Just to cite two recent examples that many readers will recall, think of the controversy in which Disney found itself after the company took a stand on the Florida “Don’t Say Gay” legislation; or the controversy that hit the NBA after one team executive posted a Tweet critical of Chinese actions against Uighurs in Xinjiang. The “S” in ESG can encompass a lot of ground. And “S”-related activities can draw companies into complications and controversy.
I think there are two important issues here that should not be overlooked: First, there is no uniform consensus of what the “S” part of ESG means. (I will save discussion of a related point for another day, which is that there is no consensus of what the “E” and “G” parts mean, either.) The lack of consensus sets a conversational and even intellectual boobytrap for anyone trying to talk about ESG as if it is a thing that had a uniformly accepted and understood definition. One of the big problems about all ESG discussion is that what one person talking about ESG means and what the person listening thinks it means may be very different.
The other important point that should be kept in mind is that Ben & Jerry’s activism on social issues is what got them sued here. The board resolution was, in fact, enacted as part of the company’s self-conscious “Social Mission.” My point here is that, depending on which you mean when you refer to the “S” as part of ESG, a company’s “social” activities may or may not make the company a better D&O risk.
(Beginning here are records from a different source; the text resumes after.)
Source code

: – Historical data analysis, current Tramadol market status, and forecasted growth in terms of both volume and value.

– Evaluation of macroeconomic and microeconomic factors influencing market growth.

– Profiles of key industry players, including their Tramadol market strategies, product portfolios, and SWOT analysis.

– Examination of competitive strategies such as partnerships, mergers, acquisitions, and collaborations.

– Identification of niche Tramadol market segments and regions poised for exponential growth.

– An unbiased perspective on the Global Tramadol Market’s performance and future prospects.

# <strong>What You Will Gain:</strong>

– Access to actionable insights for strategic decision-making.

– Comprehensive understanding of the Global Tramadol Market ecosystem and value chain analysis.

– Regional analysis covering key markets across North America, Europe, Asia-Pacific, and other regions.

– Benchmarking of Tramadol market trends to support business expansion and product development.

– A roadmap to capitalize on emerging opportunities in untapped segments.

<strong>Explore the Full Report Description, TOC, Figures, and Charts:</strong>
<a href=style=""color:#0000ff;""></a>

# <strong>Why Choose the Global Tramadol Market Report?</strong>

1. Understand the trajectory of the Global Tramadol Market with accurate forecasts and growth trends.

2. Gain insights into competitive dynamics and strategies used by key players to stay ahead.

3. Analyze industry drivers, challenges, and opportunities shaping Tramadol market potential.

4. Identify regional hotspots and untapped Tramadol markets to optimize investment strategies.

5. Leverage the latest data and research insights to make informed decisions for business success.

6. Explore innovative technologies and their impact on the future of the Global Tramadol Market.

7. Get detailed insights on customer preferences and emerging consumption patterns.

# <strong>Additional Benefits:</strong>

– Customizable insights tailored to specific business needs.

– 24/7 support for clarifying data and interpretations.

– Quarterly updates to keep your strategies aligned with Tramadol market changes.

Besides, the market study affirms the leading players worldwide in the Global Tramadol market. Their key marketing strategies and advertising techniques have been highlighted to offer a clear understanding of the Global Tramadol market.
By the same token, this issue highlights the problems involved when a company says “Look, we’re great on ESG issues, we should get a discount on our D&O insurance.” It all depends on what you mean by “ESG”; a company could have a “Social Mission” of which the company is very proud but that may or may not make the company a better risk.
The most important point here is that all of this led to a securities lawsuit against Unilever. Having supposedly worthy ESG credentials may not make a company a better D&O risk; depending on what you mean with respect to “S” in ESG, the ESG activism could actually make the company a worse D&O risk. D&O activism, as this case shows, could get you sued.
One final note. I can imagine an objection to my discussion in the post on the grounds that the Unilever was not sued for Ben & Jerry’s social activism as such, but rather for the disclosures that Unilever made (or failed to make) about the activism. There is a measure of truth to this, but it is also true that there would not be a lawsuit were it not for the fracas that occurred after Ben & Jerry’s board’s resolution was disclosed. The fracas arose because of opposition to the resolution, not because of Unilever’s disclosure statements about the resolution. So for me, this is a lawsuit about the social activism, and so the lawsuit does show how social activism can lead to D&O litigation.